** Opening Data extracts block **
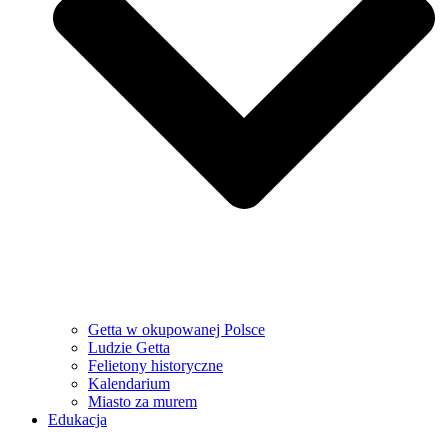
Getta w okupowanej Polsce
Ludzie Getta
Felietony historyczne
Kalendarium
Miasto za murem
Edukacja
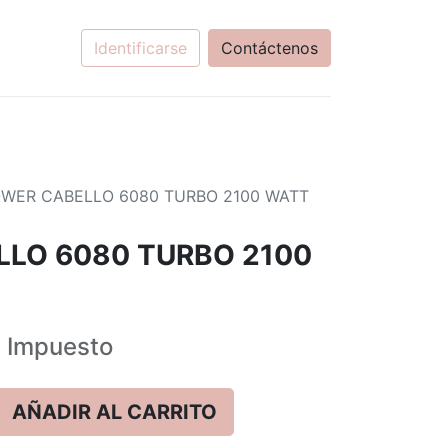
Identificarse
Contáctenos
WER CABELLO 6080 TURBO 2100 WATT
LO 6080 TURBO 2100
+
Impuesto
AÑADIR AL CARRITO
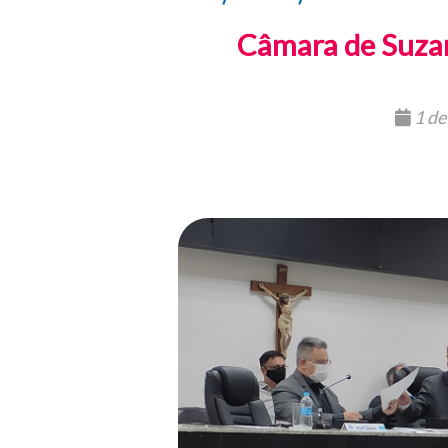
Câmara de Suzano
1 de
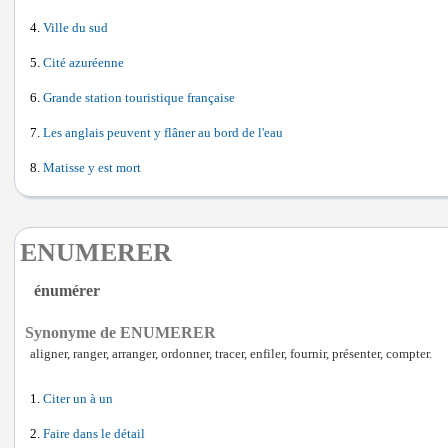
Ville du sud
Cité azuréenne
Grande station touristique française
Les anglais peuvent y flâner au bord de l'eau
Matisse y est mort
ENUMERER
énumérer
Synonyme de ENUMERER
aligner, ranger, arranger, ordonner, tracer, enfiler, fournir, présenter, compter.
Citer un à un
Faire dans le détail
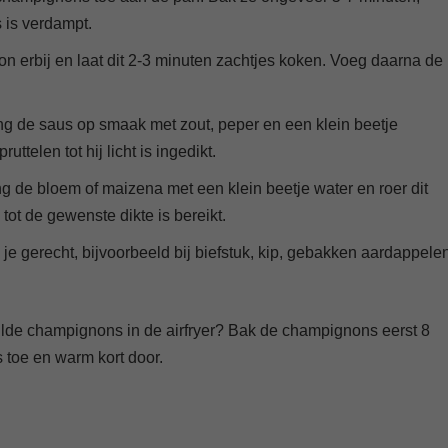
s is verdampt.
n erbij en laat dit 2-3 minuten zachtjes koken. Voeg daarna de
ng de saus op smaak met zout, peper en een klein beetje
ttelen tot hij licht is ingedikt.
 de bloem of maizena met een klein beetje water en roer dit
tot de gewenste dikte is bereikt.
je gerecht, bijvoorbeeld bij biefstuk, kip, gebakken aardappele
lde champignons in de airfryer? Bak de champignons eerst 8
 toe en warm kort door.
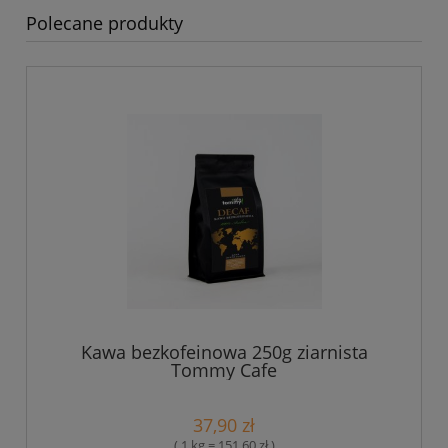
Polecane produkty
Kawa bezkofeinowa 250g ziarnista
Tommy Cafe
37,90 zł
( 1 kg = 151,60 zł )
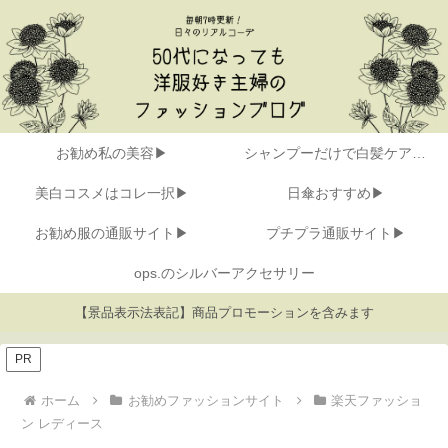
お勧め私の美容▶
シャンプーだけで白髪ケア▶
美白コスメはコレ一択▶
日傘おすすめ▶
お勧め服の通販サイト▶
プチプラ通販サイト▶
ops.のシルバーアクセサリー
【景品表示法表記】商品プロモーションを含みます
PR
ホーム
お勧めファッションサイト
楽天ファッショ
ン レディース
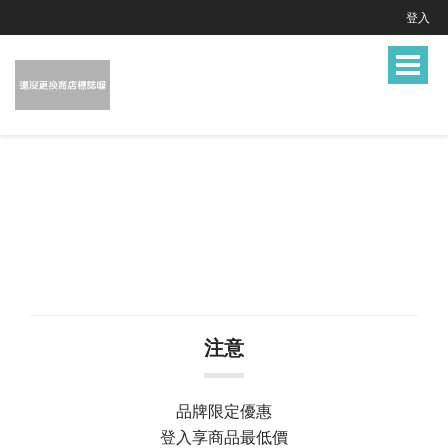
登入
Toggle
navigat
注意
品牌限定優惠
登入享商品最低價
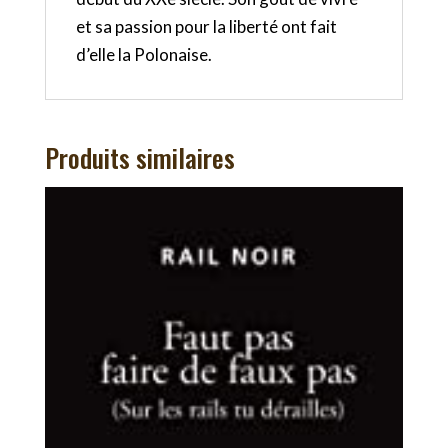
et sa passion pour la liberté ont fait
d’elle la Polonaise.
Produits similaires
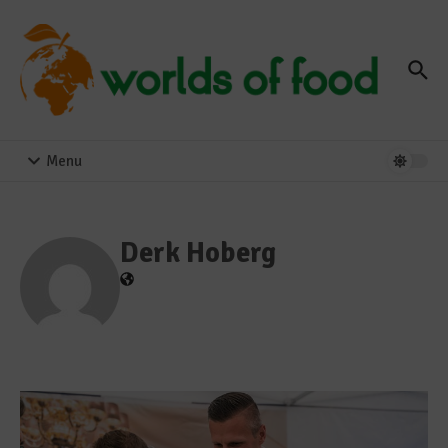
Zum Inhalt springen
Menu
Derk Hoberg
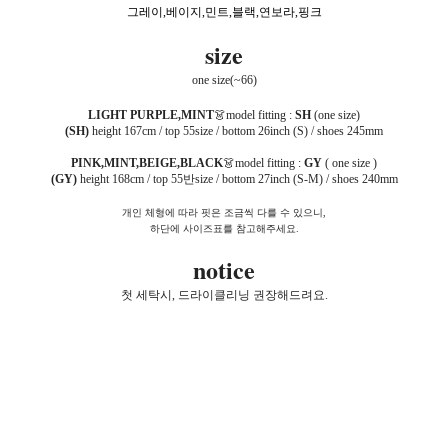
그레이,베이지,민트,블랙,연보라,핑크
size
one size(~66)
LIGHT PURPLE,MINT
👗model fitting :
SH
(one size)
(SH)
height 167cm / top 55size / bottom 26inch (S) / shoes 245mm
PINK,MINT,BEIGE,BLACK
👗model fitting :
GY
( one size )
(GY)
height 168cm / top 55반size / bottom 27inch (S-M) / shoes 240mm
개인 체형에 따라 핏은 조금씩 다를 수 있으니,
하단에 사이즈표를 참고해주세요.
notice
첫 세탁시, 드라이클리닝 권장해드려요.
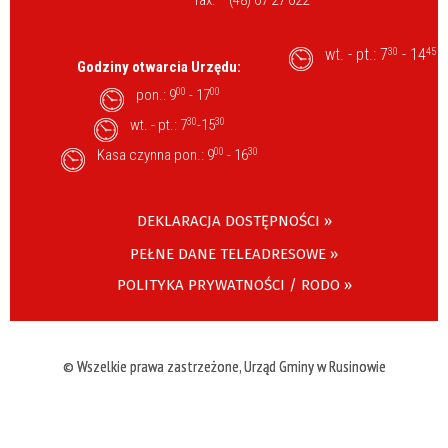
wt. - pt.: 7
- 14
30
45
Godziny otwarcia Urzędu:
pon.: 9
00
- 17
00
wt. - pt.: 7
30
-15
30
Kasa czynna pon.: 9
00
- 16
30
DEKLARACJA DOSTĘPNOŚCI »
PEŁNE DANE TELEADRESOWE »
POLITYKA PRYWATNOŚCI / RODO »
© Wszelkie prawa zastrzeżone, Urząd Gminy w Rusinowie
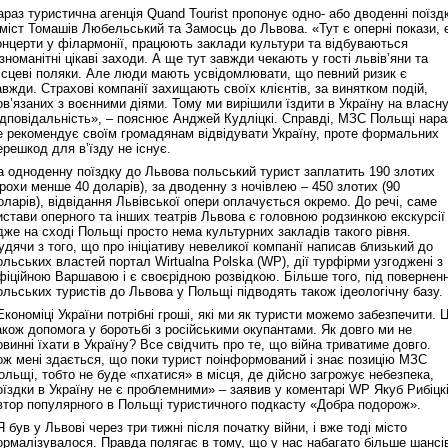
араз туристична агенція Quand Tourist пропонує одно- або дводенні поїзд
Реконструкція подій 1 листопад
 міст Томашів Любельський та Замосць до Львова. «Тут є оперні покази, 
1918 року у Львові
онцерти у філармонії, працюють заклади культури та відбуваються
ізноманітні цікаві заходи. А ще тут завжди чекають у гості львів’яни та
ісцеві поляки. Але люди мають усвідомлювати, що певний ризик є
авжди. Страхові компанії захищають своїх клієнтів, за винятком подій,
ов’язаних з воєнними діями. Тому ми вирішили їздити в Україну на власн
ідповідальність», – пояснює Анджей Кудліцкі. Справді, МЗС Польщі нара
е рекомендує своїм громадянам відвідувати Україну, проте формальних
ерешкод для в’їзду не існує.
а одноденну поїздку до Львова польський турист заплатить 190 злотих
трохи менше 40 доларів), за дводенну з ночівлею – 450 злотих (90
оларів), відвідання Львівської опери оплачується окремо. До речі, саме
истави оперного та інших театрів Львова є головною родзинкою екскурсії
дже на сході Польщі просто нема культурних закладів такого рівня.
удячи з того, що про ініціативу невеликої компанії написав близький до
Спільний інформпростір Західно
ольських властей портал Wirtualna Polska (WP), дії турфірми узгоджені з
України
фіційною Варшавою і є своєрідною розвідкою. Більше того, під повернен
ольських туристів до Львова у Польщі підводять також ідеологічну базу.
Економіці України потрібні гроші, які ми як туристи можемо забезпечити. 
акож допомога у боротьбі з російськими окупантами. Як довго ми не
овинні їхати в Україну? Все свідчить про те, що війна триватиме довго.
ож мені здається, що поки турист поінформований і знає позицію МЗС
ольщі, тобто не буде «пхатися» в місця, де дійсно загрожує небезпека,
оїздки в Україну не є проблемними» – заявив у коментарі WP Якуб Рибіцкі
втор популярного в Польщі туристичного подкасту «Добра подорож».
Я був у Львові через три тижні після початку війни, і вже тоді місто
ормалізувалося. Правда полягає в тому, що у нас набагато більше шансі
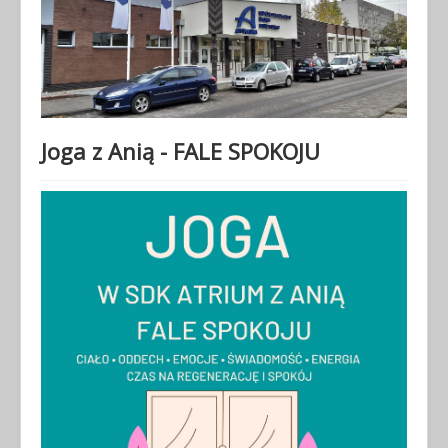
Joga z Anią - FALE SPOKOJU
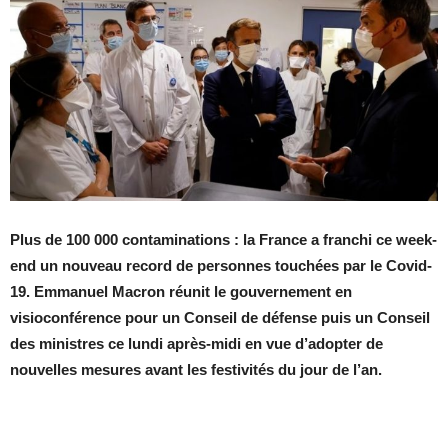
Plus de 100 000 contaminations : la France a franchi ce week-
end un nouveau record de personnes touchées par le Covid-
19. Emmanuel Macron réunit le gouvernement en
visioconférence pour un Conseil de défense puis un Conseil
des ministres ce lundi après-midi en vue d’adopter de
nouvelles mesures avant les festivités du jour de l’an.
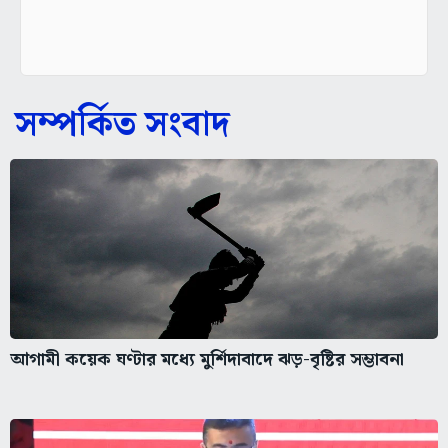
সম্পর্কিত সংবাদ
আগামী কয়েক ঘণ্টার মধ্যে মুর্শিদাবাদে ঝড়-বৃষ্টির সম্ভাবনা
** Closing Data extracts block **
Instructions for the task → A faithful copy of every entry is needed, omitting each image.

Output below →
Getta w okupowanej Polsce
Ludzie Getta
Felietony historyczne
Kalendarium
Miasto za murem
Edukacja
Identificarse
Contáctenos
WER CABELLO 6080 TURBO 2100 WATT
LO 6080 TURBO 2100
+
Impuesto
AÑADIR AL CARRITO
Câmara de Suzano
1 de
Ville du sud
Cité azuréenne
Grande station touristique française
Les anglais peuvent y flâner au bord de l'eau
Matisse y est mort
ENUMERER
énumérer
Synonyme de ENUMERER
aligner, ranger, arranger, ordonner, tracer, enfiler, fournir, présenter, compter.
Citer un à un
Faire dans le détail
s is verdampt.
n erbij en laat dit 2-3 minuten zachtjes koken. Voeg daarna de
ng de saus op smaak met zout, peper en een klein beetje
ttelen tot hij licht is ingedikt.
 de bloem of maizena met een klein beetje water en roer dit
tot de gewenste dikte is bereikt.
je gerecht, bijvoorbeeld bij biefstuk, kip, gebakken aardappele
lde champignons in de airfryer? Bak de champignons eerst 8
 toe en warm kort door.
Polecane produkty
Kawa bezkofeinowa 250g ziarnista
Tommy Cafe
37,90 zł
( 1 kg = 151,60 zł )
お勧め私の美容▶
シャンプーだけで白髪ケア▶
美白コスメはコレ一択▶
日傘おすすめ▶
お勧め服の通販サイト▶
プチプラ通販サイト▶
ops.のシルバーアクセサリー
【景品表示法表記】商品プロモーションを含みます
PR
ホーム
お勧めファッションサイト
楽天ファッショ
ン レディース
登入
Toggle
navigat
注意
品牌限定優惠
登入享商品最低價
et sa passion pour la liberté ont fait
d’elle la Polonaise.
Produits similaires
Zum Inhalt springen
Menu
Derk Hoberg
그레이,베이지,민트,블랙,연보라,핑크
size
one size(~66)
LIGHT PURPLE,MINT
👗model fitting :
SH
(one size)
(SH)
height 167cm / top 55size / bottom 26inch (S) / shoes 245mm
PINK,MINT,BEIGE,BLACK
👗model fitting :
GY
( one size )
(GY)
height 168cm / top 55반size / bottom 27inch (S-M) / shoes 240mm
개인 체형에 따라 핏은 조금씩 다를 수 있으니,
하단에 사이즈표를 참고해주세요.
notice
첫 세탁시, 드라이클리닝 권장해드려요.
wt. - pt.: 7
- 14
30
45
Godziny otwarcia Urzędu:
pon.: 9
00
- 17
00
wt. - pt.: 7
30
-15
30
Kasa czynna pon.: 9
00
- 16
30
DEKLARACJA DOSTĘPNOŚCI »
PEŁNE DANE TELEADRESOWE »
POLITYKA PRYWATNOŚCI / RODO »
© Wszelkie prawa zastrzeżone, Urząd Gminy w Rusinowie
араз туристична агенція Quand Tourist пропонує одно- або дводенні поїзд
Реконструкція подій 1 листопад
 міст Томашів Любельський та Замосць до Львова. «Тут є оперні покази, 
1918 року у Львові
онцерти у філармонії, працюють заклади культури та відбуваються
ізноманітні цікаві заходи. А ще тут завжди чекають у гості львів’яни та
ісцеві поляки. Але люди мають усвідомлювати, що певний ризик є
авжди. Страхові компанії захищають своїх клієнтів, за винятком подій,
ов’язаних з воєнними діями. Тому ми вирішили їздити в Україну на власн
ідповідальність», – пояснює Анджей Кудліцкі. Справді, МЗС Польщі нара
е рекомендує своїм громадянам відвідувати Україну, проте формальних
ерешкод для в’їзду не існує.
а одноденну поїздку до Львова польський турист заплатить 190 злотих
трохи менше 40 доларів), за дводенну з ночівлею – 450 злотих (90
оларів), відвідання Львівської опери оплачується окремо. До речі, саме
истави оперного та інших театрів Львова є головною родзинкою екскурсії
дже на сході Польщі просто нема культурних закладів такого рівня.
удячи з того, що про ініціативу невеликої компанії написав близький до
Спільний інформпростір Західно
ольських властей портал Wirtualna Polska (WP), дії турфірми узгоджені з
України
фіційною Варшавою і є своєрідною розвідкою. Більше того, під повернен
ольських туристів до Львова у Польщі підводять також ідеологічну базу.
Економіці України потрібні гроші, які ми як туристи можемо забезпечити. 
акож допомога у боротьбі з російськими окупантами. Як довго ми не
овинні їхати в Україну? Все свідчить про те, що війна триватиме довго.
ож мені здається, що поки турист поінформований і знає позицію МЗС
ольщі, тобто не буде «пхатися» в місця, де дійсно загрожує небезпека,
оїздки в Україну не є проблемними» – заявив у коментарі WP Якуб Рибіцкі
втор популярного в Польщі туристичного подкасту «Добра подорож».
Я був у Львові через три тижні після початку війни, і вже тоді місто
ормалізувалося. Правда полягає в тому, що у нас набагато більше шансі
Joga z Anią - FALE SPOKOJU
Plus de 100 000 contaminations : la France a franchi ce week-
end un nouveau record de personnes touchées par le Covid-
19. Emmanuel Macron réunit le gouvernement en
visioconférence pour un Conseil de défense puis un Conseil
des ministres ce lundi après-midi en vue d’adopter de
nouvelles mesures avant les festivités du jour de l’an.
সম্পর্কিত সংবাদ
আগামী কয়েক ঘণ্টার মধ্যে মুর্শিদাবাদে ঝড়-বৃষ্টির সম্ভাবনা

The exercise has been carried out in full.